A wondrous artifact over at Pergelator: the instrument panel from a 1929 Hudson Super Six. I got to wondering why a ’29 specifically, and it turned out that this was Hudson’s biggest year ever, third in US sales, behind Ford and Chevy but a smidgen ahead of your choice of Chrysler brands. (Chrysler, in 1928, had introduced Plymouth and DeSoto and bought Dodge; there persists a story that DeSoto was created specifically to use as a club against Dodge, should they refuse Chrysler’s overtures.)

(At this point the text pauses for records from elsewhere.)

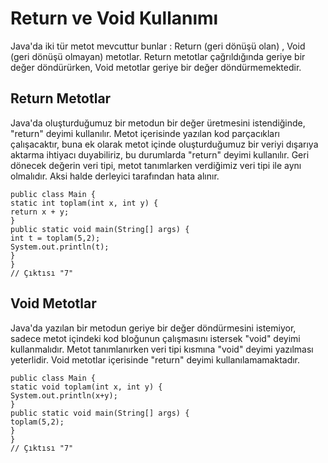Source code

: # Return ve Void Kullanımı
Java'da iki tür metot mevcuttur bunlar : Return (geri dönüşü olan) , Void (geri dönüşü olmayan) metotlar. Return metotlar çağrıldığında geriye bir değer döndürürken, Void metotlar geriye bir değer döndürmemektedir.

## Return Metotlar
Java'da oluşturduğumuz bir metodun bir değer üretmesini istendiğinde, "return" deyimi kullanılır. Metot içerisinde yazılan kod parçacıkları çalışacaktır, buna ek olarak metot içinde oluşturduğumuz bir veriyi dışarıya aktarma ihtiyacı duyabiliriz, bu durumlarda "return" deyimi kullanılır. Geri dönecek değerin veri tipi, metot tanımlarken verdiğimiz veri tipi ile aynı olmalıdır. Aksi halde derleyici tarafından hata alınır.

    public class Main {
    static int toplam(int x, int y) {
    return x + y;
    }
    public static void main(String[] args) {
    int t = toplam(5,2);
    System.out.println(t);
    }
    }
    // Çıktısı "7"
## Void Metotlar
Java'da yazılan bir metodun geriye bir değer döndürmesini istemiyor, sadece metot içindeki kod bloğunun çalışmasını istersek "void" deyimi kullanmalıdır. Metot tanımlanırken veri tipi kısmına "void" deyimi yazılması yeterlidir. Void metotlar içerisinde "return" deyimi kullanılamamaktadır.

    public class Main {
    static void toplam(int x, int y) {
    System.out.println(x+y);
    }
    public static void main(String[] args) {
    toplam(5,2);
    }
    }
    // Çıktısı "7"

The Super Six was Hudson’s top-selling model back then, and though Hudson, in a fit of corporate apostasy, went to eight-cylinder cars in 1930, the postwar line reintroduced the Super Six, which became their best seller for the next several years, largely because the old straight-eight cost about 10 percent more and delivered only seven more horsepower. By 1951, Hudson was winning races with a 308-cubic-inch six, which in civilian form kicked out 145 hp, more than the old eight, and which the company offered with some serious go-fast parts: the “Twin-H Power package” had dual induction and twin carburetors, offering 160-170 hp, and the factory-racer version (dubbed 7-X) was good for 210. The old eight-holer faded into oblivion. Unfortunately, so did Hudson, which was merged with Nash in 1954 to form American Motors; both brands were killed off after the 1957 model year in favor of Rambler, previously a Nash sub-brand, which was selling better than either.
There is, incredibly, one active Hudson dealer remaining: Miller Motors in Ypsilanti, Michigan.